**WHAT YOU WILL DO**
From the first line to the last, please reproduce the material exactly, skipping the pictures.

**PROVIDED DATA**
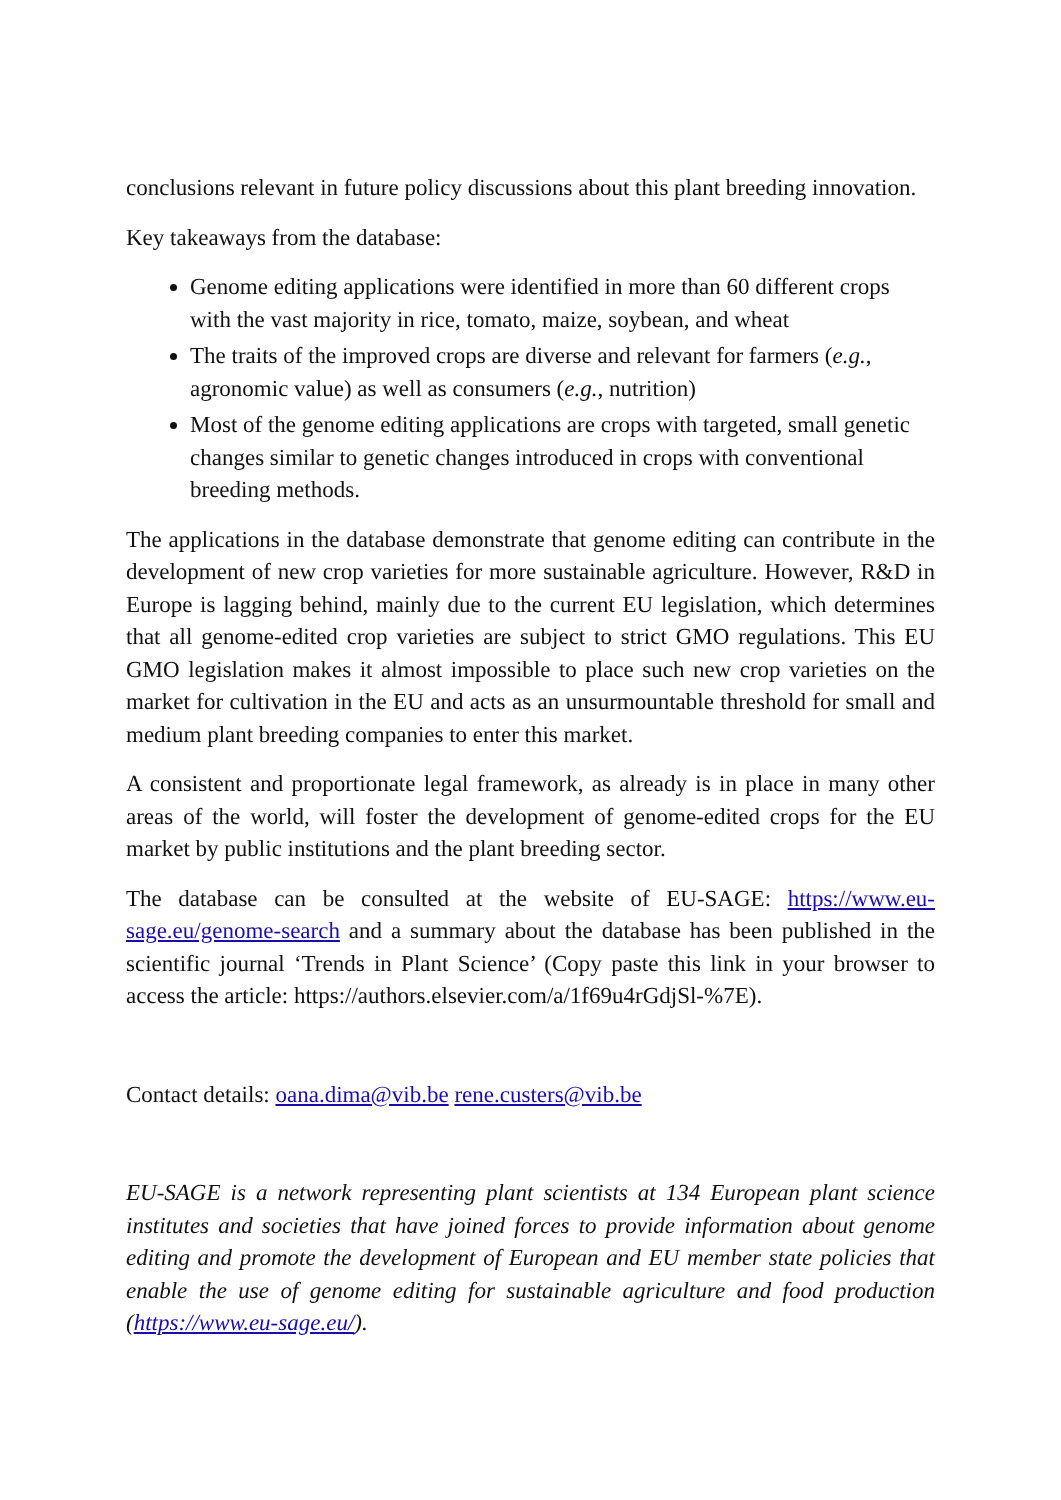conclusions relevant in future policy discussions about this plant breeding innovation.
Key takeaways from the database:
Genome editing applications were identified in more than 60 different crops with the vast majority in rice, tomato, maize, soybean, and wheat
The traits of the improved crops are diverse and relevant for farmers (e.g., agronomic value) as well as consumers (e.g., nutrition)
Most of the genome editing applications are crops with targeted, small genetic changes similar to genetic changes introduced in crops with conventional breeding methods.
The applications in the database demonstrate that genome editing can contribute in the development of new crop varieties for more sustainable agriculture. However, R&D in Europe is lagging behind, mainly due to the current EU legislation, which determines that all genome-edited crop varieties are subject to strict GMO regulations. This EU GMO legislation makes it almost impossible to place such new crop varieties on the market for cultivation in the EU and acts as an unsurmountable threshold for small and medium plant breeding companies to enter this market.
A consistent and proportionate legal framework, as already is in place in many other areas of the world, will foster the development of genome-edited crops for the EU market by public institutions and the plant breeding sector.
The database can be consulted at the website of EU-SAGE: https://www.eu-sage.eu/genome-search and a summary about the database has been published in the scientific journal ‘Trends in Plant Science’ (Copy paste this link in your browser to access the article: https://authors.elsevier.com/a/1f69u4rGdjSl-%7E).
Contact details: oana.dima@vib.be rene.custers@vib.be
EU-SAGE is a network representing plant scientists at 134 European plant science institutes and societies that have joined forces to provide information about genome editing and promote the development of European and EU member state policies that enable the use of genome editing for sustainable agriculture and food production (https://www.eu-sage.eu/).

**ANSWER TO THE EXERCISE**
conclusions relevant in future policy discussions about this plant breeding innovation.
Key takeaways from the database:
Genome editing applications were identified in more than 60 different crops with the vast majority in rice, tomato, maize, soybean, and wheat
The traits of the improved crops are diverse and relevant for farmers (e.g., agronomic value) as well as consumers (e.g., nutrition)
Most of the genome editing applications are crops with targeted, small genetic changes similar to genetic changes introduced in crops with conventional breeding methods.
The applications in the database demonstrate that genome editing can contribute in the development of new crop varieties for more sustainable agriculture. However, R&D in Europe is lagging behind, mainly due to the current EU legislation, which determines that all genome-edited crop varieties are subject to strict GMO regulations. This EU GMO legislation makes it almost impossible to place such new crop varieties on the market for cultivation in the EU and acts as an unsurmountable threshold for small and medium plant breeding companies to enter this market.
A consistent and proportionate legal framework, as already is in place in many other areas of the world, will foster the development of genome-edited crops for the EU market by public institutions and the plant breeding sector.
The database can be consulted at the website of EU-SAGE: https://www.eu-sage.eu/genome-search and a summary about the database has been published in the scientific journal ‘Trends in Plant Science’ (Copy paste this link in your browser to access the article: https://authors.elsevier.com/a/1f69u4rGdjSl-%7E).
Contact details: oana.dima@vib.be rene.custers@vib.be
EU-SAGE is a network representing plant scientists at 134 European plant science institutes and societies that have joined forces to provide information about genome editing and promote the development of European and EU member state policies that enable the use of genome editing for sustainable agriculture and food production (https://www.eu-sage.eu/).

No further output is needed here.